LAS VEGAS (Nov. 22, 2016) — Bosch Automotive Service Solutions' OTC Tools brand celebrated its 91st anniversary at the 2016 Specialty Equipment Market Association (SEMA) show in Las Vegas with a custom OTC-branded 1930s era Ford delivery truck, designed in cooperation with Atlanta-based Fuller Moto.
Founded in 1925 by Reuben Kaplan, OTC Tools — then known as the Owatonna Tool Co., named after its birthplace of Owatonna, Minn., where the brand is still based — initially developed vehicle maintenances tools for the OE market. In 1935, the company began its gravitation toward the aftermarket by selling tools out of panel tool trucks to automotive service technicians.
This year, OTC partnered with fabricator and custom vehicle builder Bryan Fuller, owner of Fuller Moto to commemorate the trucks that helped pave the way for the company's success with the conversion of a 1934 Sedan Delivery Ford into a modern tool truck to be displayed at SEMA. It marked the first time OTC had a dedicated booth at the show.
"It's really hard to find a truck (from the era), and man we got a beautiful one with this body," Mr. Fuller told Tire Business. "It barely had a dent or a pinhole. It's amazing."
According to OTC, the truck was completely restructured with a rebuilt chassis and engine, new electrical systems and extensive body work. The entire project was completed exclusively with OTC-brand tools and products. A YouTube video of the rebuild process can be found here.
While OTC has since branched out from its roots in mobile tool distribution, the commitment to the specialty tools market has remained a core tenet of the brand, said Alison Accavitti, marketing communications manager, OTC Tools.

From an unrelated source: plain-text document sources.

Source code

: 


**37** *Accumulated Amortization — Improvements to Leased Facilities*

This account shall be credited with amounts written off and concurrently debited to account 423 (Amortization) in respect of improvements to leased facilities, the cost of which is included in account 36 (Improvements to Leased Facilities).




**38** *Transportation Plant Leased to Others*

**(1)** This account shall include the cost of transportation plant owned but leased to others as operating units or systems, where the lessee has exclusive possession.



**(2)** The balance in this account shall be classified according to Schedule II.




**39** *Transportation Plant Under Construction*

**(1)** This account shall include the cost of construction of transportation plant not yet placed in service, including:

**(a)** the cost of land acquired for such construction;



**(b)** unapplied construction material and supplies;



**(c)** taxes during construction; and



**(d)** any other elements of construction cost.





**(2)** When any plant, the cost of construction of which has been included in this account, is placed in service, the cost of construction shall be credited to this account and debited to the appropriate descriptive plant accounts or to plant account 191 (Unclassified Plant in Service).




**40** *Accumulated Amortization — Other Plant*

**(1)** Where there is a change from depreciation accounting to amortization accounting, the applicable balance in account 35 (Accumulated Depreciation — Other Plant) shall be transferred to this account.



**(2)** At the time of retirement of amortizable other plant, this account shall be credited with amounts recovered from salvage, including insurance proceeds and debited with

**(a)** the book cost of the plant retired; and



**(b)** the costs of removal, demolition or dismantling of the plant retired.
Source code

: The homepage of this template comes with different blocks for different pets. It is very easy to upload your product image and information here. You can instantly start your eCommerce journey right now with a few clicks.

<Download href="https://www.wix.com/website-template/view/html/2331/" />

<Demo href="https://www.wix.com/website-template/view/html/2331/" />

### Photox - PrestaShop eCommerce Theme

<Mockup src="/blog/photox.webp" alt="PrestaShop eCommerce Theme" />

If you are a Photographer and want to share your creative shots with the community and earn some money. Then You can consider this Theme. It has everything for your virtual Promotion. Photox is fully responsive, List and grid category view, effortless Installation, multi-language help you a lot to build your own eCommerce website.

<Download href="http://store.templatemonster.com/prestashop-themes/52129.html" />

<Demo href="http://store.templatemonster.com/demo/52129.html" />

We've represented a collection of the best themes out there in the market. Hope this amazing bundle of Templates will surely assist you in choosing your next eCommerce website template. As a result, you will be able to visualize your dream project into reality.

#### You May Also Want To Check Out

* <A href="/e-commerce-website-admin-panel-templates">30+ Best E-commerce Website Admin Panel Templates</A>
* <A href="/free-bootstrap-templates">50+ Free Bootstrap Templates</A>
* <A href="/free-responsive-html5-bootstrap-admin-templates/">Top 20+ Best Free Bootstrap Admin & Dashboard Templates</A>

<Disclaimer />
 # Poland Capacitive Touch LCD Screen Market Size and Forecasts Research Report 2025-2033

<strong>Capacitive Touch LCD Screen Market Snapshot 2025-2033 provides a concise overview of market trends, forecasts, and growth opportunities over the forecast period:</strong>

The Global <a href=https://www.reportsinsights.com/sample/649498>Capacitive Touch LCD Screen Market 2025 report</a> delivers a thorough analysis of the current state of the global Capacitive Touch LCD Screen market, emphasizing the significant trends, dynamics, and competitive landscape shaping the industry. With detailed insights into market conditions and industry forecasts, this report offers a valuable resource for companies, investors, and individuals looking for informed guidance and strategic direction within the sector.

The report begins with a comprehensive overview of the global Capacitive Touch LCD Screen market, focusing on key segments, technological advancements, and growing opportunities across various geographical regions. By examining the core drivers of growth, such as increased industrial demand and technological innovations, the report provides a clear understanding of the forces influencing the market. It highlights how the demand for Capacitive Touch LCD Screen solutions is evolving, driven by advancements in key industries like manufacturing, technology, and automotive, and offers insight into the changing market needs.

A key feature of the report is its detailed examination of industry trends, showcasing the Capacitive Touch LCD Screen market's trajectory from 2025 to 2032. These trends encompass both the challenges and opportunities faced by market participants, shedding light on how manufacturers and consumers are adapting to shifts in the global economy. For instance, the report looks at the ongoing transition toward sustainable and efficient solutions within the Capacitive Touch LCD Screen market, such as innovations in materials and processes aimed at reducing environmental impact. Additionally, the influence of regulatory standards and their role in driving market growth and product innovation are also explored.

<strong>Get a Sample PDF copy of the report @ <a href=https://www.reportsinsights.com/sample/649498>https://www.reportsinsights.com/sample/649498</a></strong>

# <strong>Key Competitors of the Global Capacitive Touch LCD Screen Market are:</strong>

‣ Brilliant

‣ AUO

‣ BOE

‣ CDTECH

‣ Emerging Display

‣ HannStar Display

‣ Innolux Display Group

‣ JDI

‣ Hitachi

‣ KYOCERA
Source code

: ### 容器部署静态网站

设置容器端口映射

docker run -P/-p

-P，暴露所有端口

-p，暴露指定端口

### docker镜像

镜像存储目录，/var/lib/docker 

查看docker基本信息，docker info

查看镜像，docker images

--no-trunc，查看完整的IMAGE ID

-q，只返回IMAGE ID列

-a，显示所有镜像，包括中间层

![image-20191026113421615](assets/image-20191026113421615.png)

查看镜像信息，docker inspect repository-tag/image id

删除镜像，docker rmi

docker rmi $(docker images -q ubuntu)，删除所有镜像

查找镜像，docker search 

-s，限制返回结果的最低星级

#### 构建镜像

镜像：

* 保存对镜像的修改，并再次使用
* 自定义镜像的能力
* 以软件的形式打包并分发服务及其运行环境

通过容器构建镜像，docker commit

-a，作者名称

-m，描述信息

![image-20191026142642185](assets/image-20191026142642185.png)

"We might not be a mobile distributor now, but our legacy, our history starts there with special tools, so it's kind of a throwback to that history of the brand," she told Tire Business. "OTC tools also are sold off the truck, too, nowadays, so it's also a nod to (the fact) that you can buy OTC tools through distribution, you can buy them off the truck and you can buy them through retailers."
Many of the tools OTC makes today are direct descendents of the same specialty tools — pullers, frames, hub grapplers, U-joint bars, etc. — that drove its early success, along with diagnostic tools and shop equipment, more modern additions to its product portfolio. Some of the brand's earliest part numbers are still manufactured today, Ms. Accavitti said.
"Of all the brands in the Bosch Automotive Service Solutions portfolio, OTC is my favorite because I think it has such a great personality," she said. "It's a working brand, it's a mechanical brand, but it's also evolved to be this electrified brand with the diagnostics. The team at Owatonna — whether that's the factory or the product team or the engineering team — they're hardworking, authentic people."
Ms. Accavitti said one of the biggest challenges for OTC moving forward is keeping up with increased vehicle complexity in today's market, but she added that the brand is in a favorable position.
"One of the things we continue to be comfortable with, even with all that complexity, is you still need mechanical tools for a wide variety of jobs," Ms. Accavitti said. "So that's kind of been a foundation point for OTC.
"…From our little service perspective, we're certainly keeping up with the trends on vehicle complexity, but Bosch as a whole is so much a part of the future of vehicles," she continued. "Getting into automation for example, I think OTC being a part of the Bosch brand portfolio really enables us to be on top of all vehicle trends."